#### [EXERCISE MATERIALS]

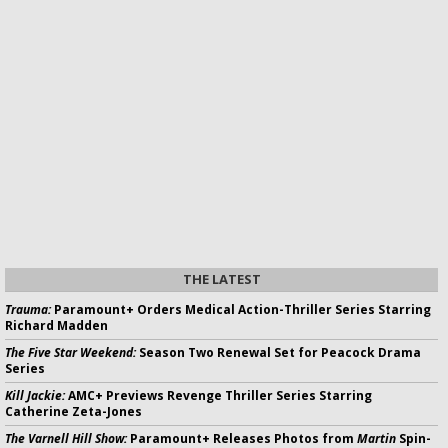
THE LATEST
Trauma:
Paramount+ Orders Medical Action-Thriller Series Starring
Richard Madden
The Five Star Weekend:
Season Two Renewal Set for Peacock Drama
Series
Kill Jackie:
AMC+ Previews Revenge Thriller Series Starring
Catherine Zeta-Jones
The Varnell Hill Show:
Paramount+ Releases Photos from
Martin
Spin-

#### [WORK TO COMPLETE]
Your reply should repeat the entries above exactly, leaving the pictures out.

#### [RESPONSE TO THE EXERCISE]
THE LATEST
Trauma:
Paramount+ Orders Medical Action-Thriller Series Starring
Richard Madden
The Five Star Weekend:
Season Two Renewal Set for Peacock Drama
Series
Kill Jackie:
AMC+ Previews Revenge Thriller Series Starring
Catherine Zeta-Jones
The Varnell Hill Show:
Paramount+ Releases Photos from
Martin
Spin-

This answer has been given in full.